According to the company, the Peloton bike has a Net Promoter Score (NPS) in the 80 to 93 range. An NPS score is a measure of customer loyalty -- anything above zero is considered good, above 50 excellent, and above 70 world class. Its customers seem quite pleased at this point in time.

In fact, shelter-in-place orders have been a boon for Peloton. With gyms closed and fewer people willing to sweat alongside strangers, the company saw average monthly workouts per subscriber more than double to 24.7 during the fiscal fourth quarter. Subscriber churn came in at just 0.52% during the same period, and Peloton boasted a 12-month retention rate of 92% -- those who give its exercise equipment and services a try are clearly loving it.

In the meantime, Peloton has just announced a less expensive version of its treadmill, a more expensive version of its bike, and a lower price point for the existing version of its bike. And current owners can trade in their existing machine for a $700 credit toward a new one, so the company can sell refurbished bikes at attractive prices in the near future, further expanding its target market.

This is key, because lower price points for entry into the Peloton ecosystem will make it accessible to more people, driving subscription growth, which is the crown jewel for the business.
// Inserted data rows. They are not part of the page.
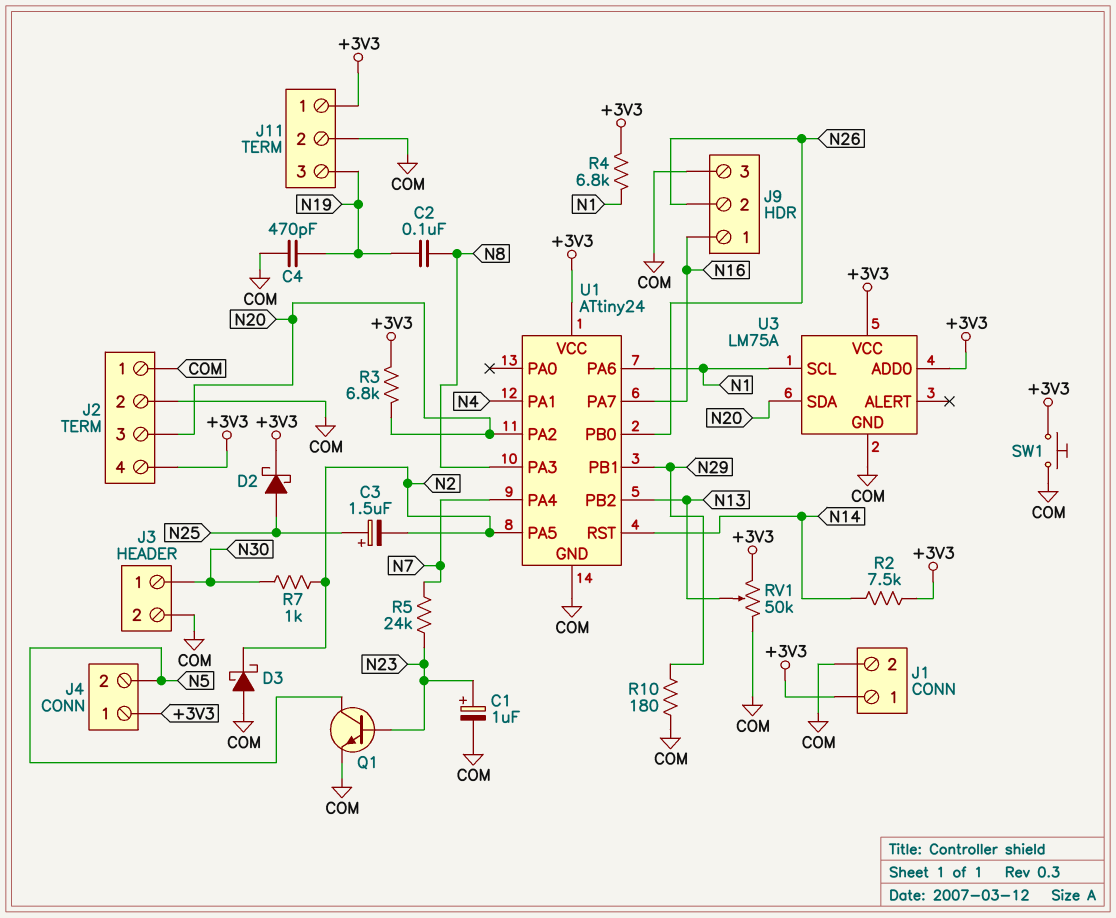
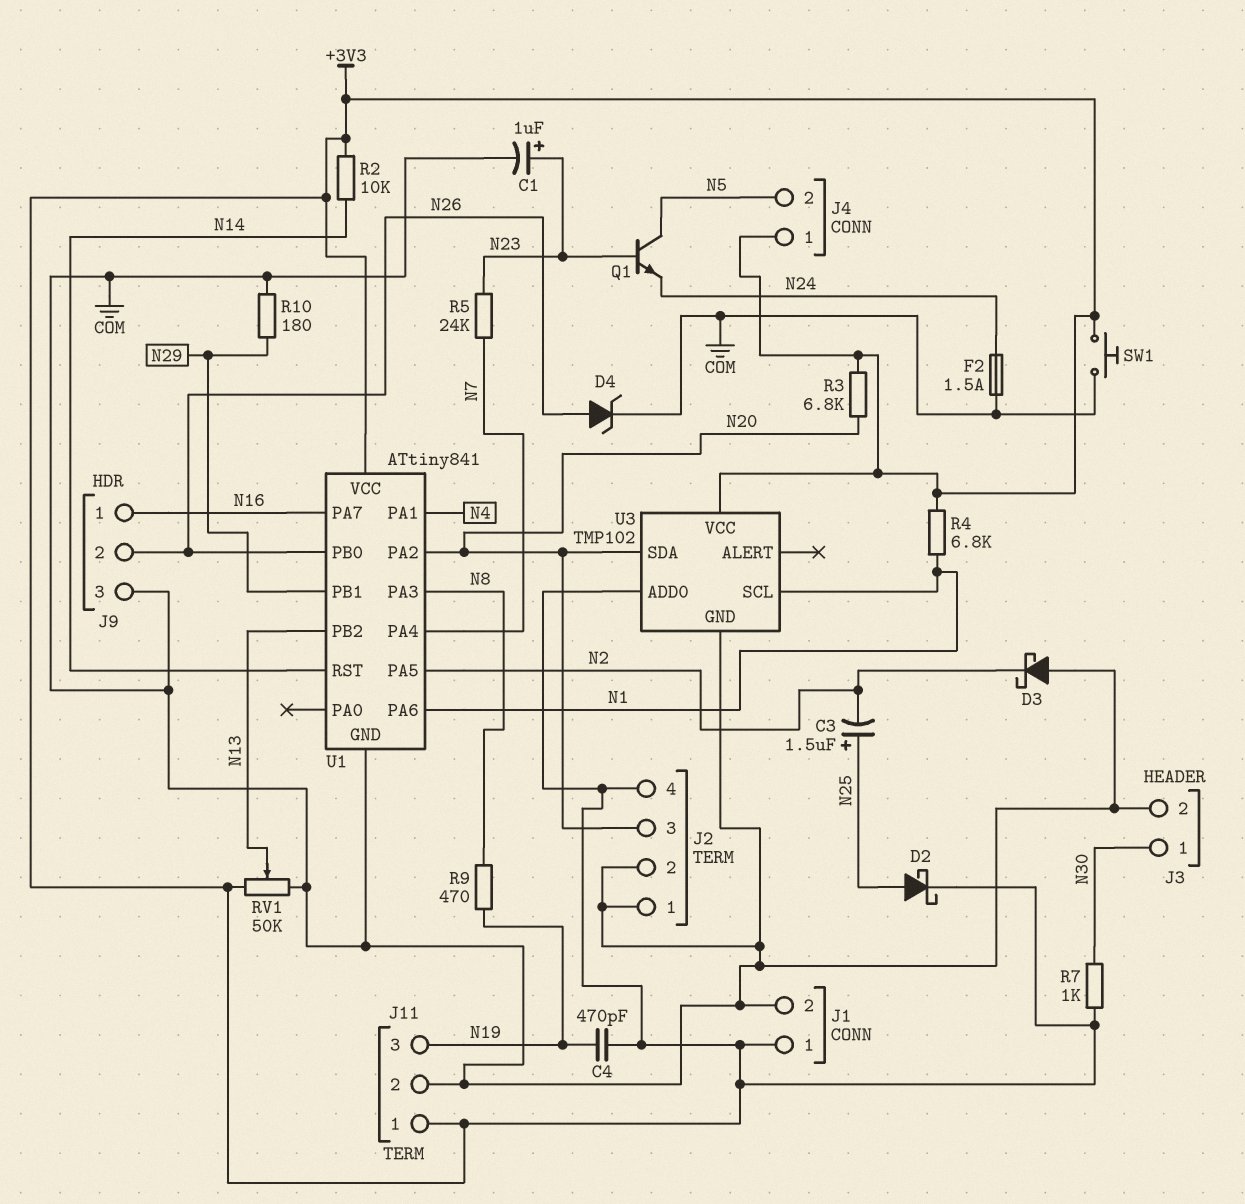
C2: 100nF (N8, N19) -> none
C4: 470pF (COM, N19) -> 470pF (+3V3, N19)
D4: none -> zener (A N26, K COM)
F2: none -> 1.5A (COM, N24)
Q1: NPN (B N23, C N5, E COM) -> NPN (B N23, C N5, E N24)
R2: 7.5k (+3V3, N14) -> 10k (+3V3, N14)
R7: 1k (N2, N30) -> 1k (+3V3, N30)
R9: none -> 470 (N8, N19)
U1: ATtiny24 -> ATtiny841
U3: LM75A -> TMP102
Bullish investors believe Peloton can expand its fitness network to millions of subscribers over the next decade, winning over a growing share of the 183 million people who had gym memberships globally as of 2018. And the company's ability to grow subscriber revenue without increasing its content production costs at the same pace suggests Peloton will enjoy strong profitability down the road.
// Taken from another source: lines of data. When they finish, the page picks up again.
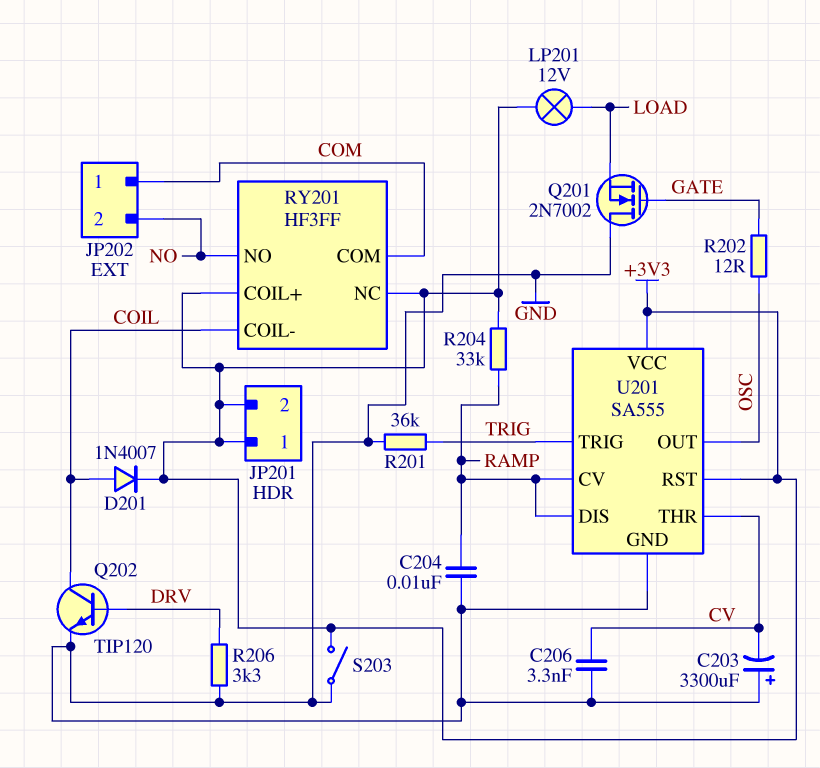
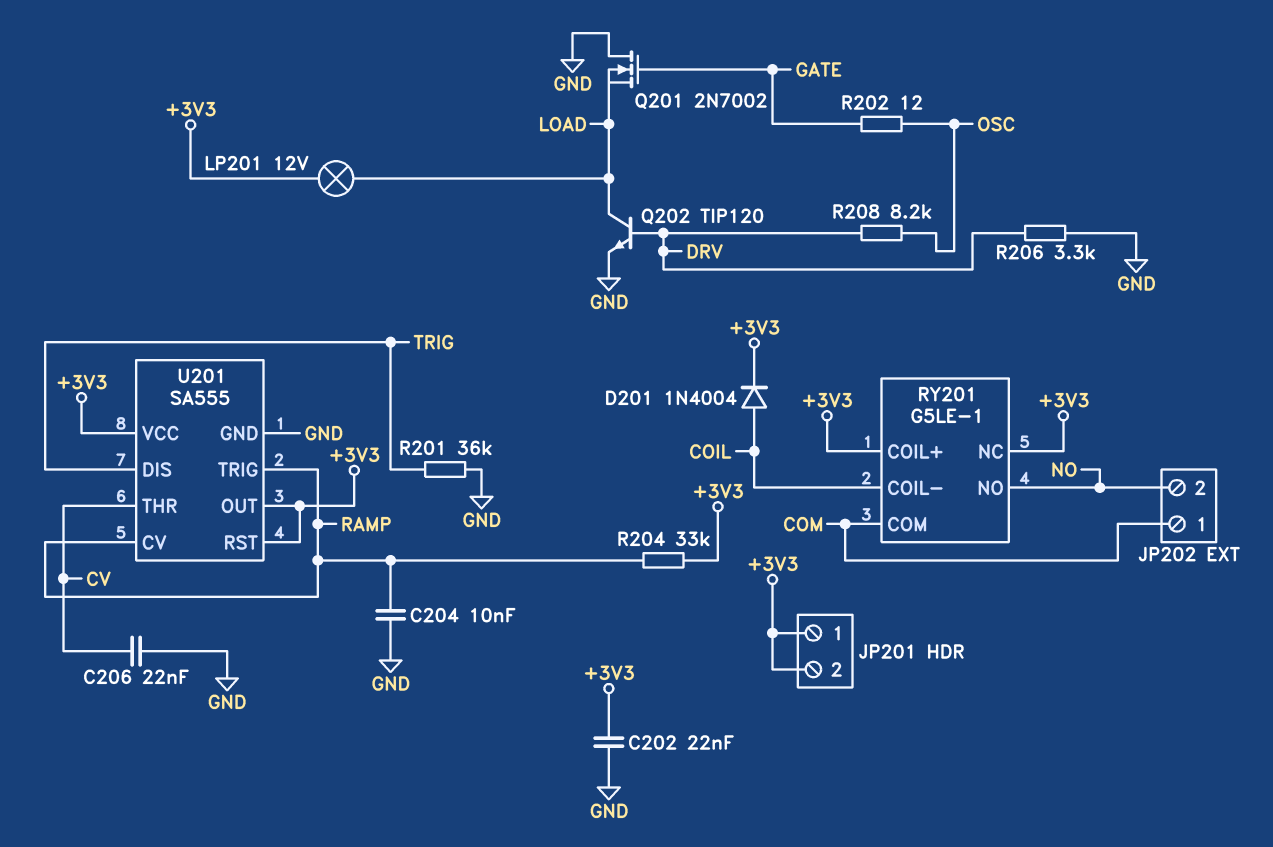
C202: none -> 22nF (+3V3, GND)
C203: 3300uF (plus GND, minus CV) -> none
C206: 3.3nF (CV, GND) -> 22nF (CV, GND)
D201: diode 1N4007 (A COIL, K +3V3) -> diode 1N4004 (A COIL, K +3V3)
Q202: NPN TIP120 (B DRV, C COIL, E GND) -> NPN TIP120 (B DRV, C LOAD, E GND)
R208: none -> 8.2k (DRV, OSC)
RY201: HF3FF -> G5LE-1
S203: switch (+3V3, GND) -> none
U201 pin DIS: RAMP -> TRIG
U201 pin OUT: OSC -> +3V3
U201 pin TRIG: TRIG -> RAMP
The future used-car behemoth

Carvana is another business that is seeing supercharged demand from COVID-19. Consumers already dislike the traditional used-car buying experience. Now, consider how much more they want to avoid that visit to the dealership in the middle of a pandemic. As a result, the coronavirus is normalizing the idea of buying cars online. As CEO Ernie Garcia put it in his second quarter shareholder letter, it is causing "structural shifts in customer preferences leading to the strongest demand we have ever seen."
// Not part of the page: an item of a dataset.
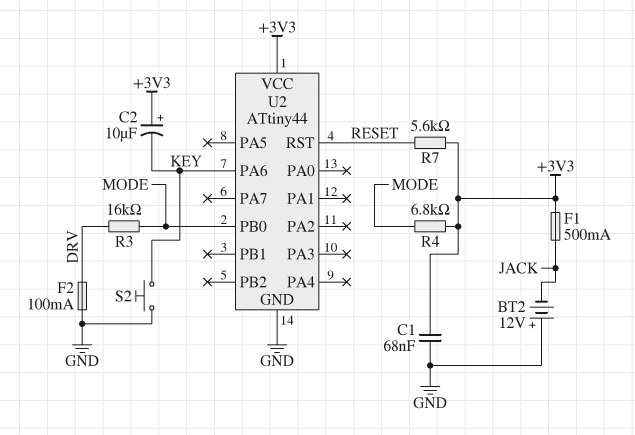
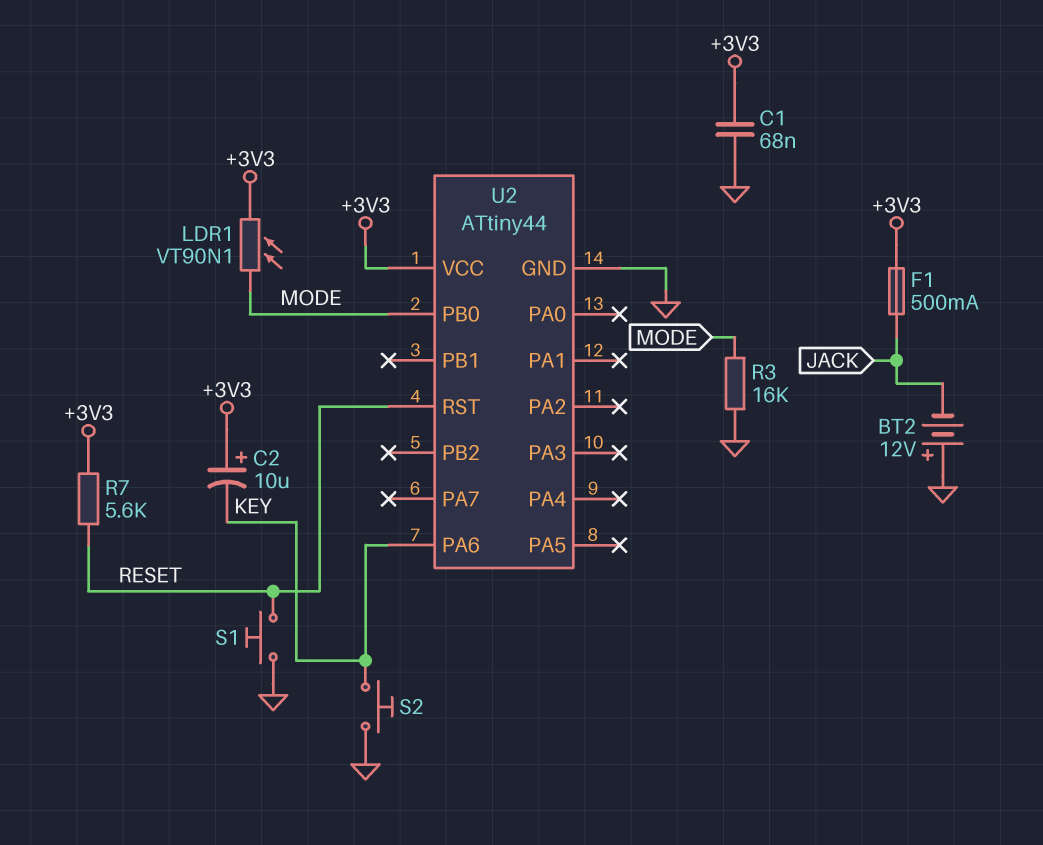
F2: 100mA (DRV, GND) -> none
LDR1: none -> VT90N1 (+3V3, MODE)
R3: 16k (DRV, MODE) -> 16k (GND, MODE)
R4: 6.8k (+3V3, MODE) -> none
S1: none -> button (GND, RESET)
Revenue growth rebounded to 40% year-over-year late in the second quarter, but that progress was held back by a lack of inventory. As the company is able to buy, recondition, and list cars on its website faster, its sales growth should only accelerate as it fulfills more of the record customer demand that it is seeing.

The more used-car shoppers try Carvana's online experience, the more of them love it. Like Peloton, Carvana has an incredibly high NPS score of 82, according to one of management's investor presentations.

What really makes Carvana appealing as an investment, though, is the company's enormous market opportunity. There are almost 40 million used cars sold in the U.S. annually, and despite quadrupling its unit sales from 2017 through 2019, Carvana sold just over 200,000 vehicles over the last 12 months. That's a puny 0.5% market share. 

In a post-pandemic world, Carvana can continue to grow that market share as it invests in the infrastructure to sell and deliver cars to customers more cheaply than traditional dealerships can. That also allows the company to price its cars aggressively, undercutting the competition, just as Costco has come to dominate retail by passing along its cost savings to customers.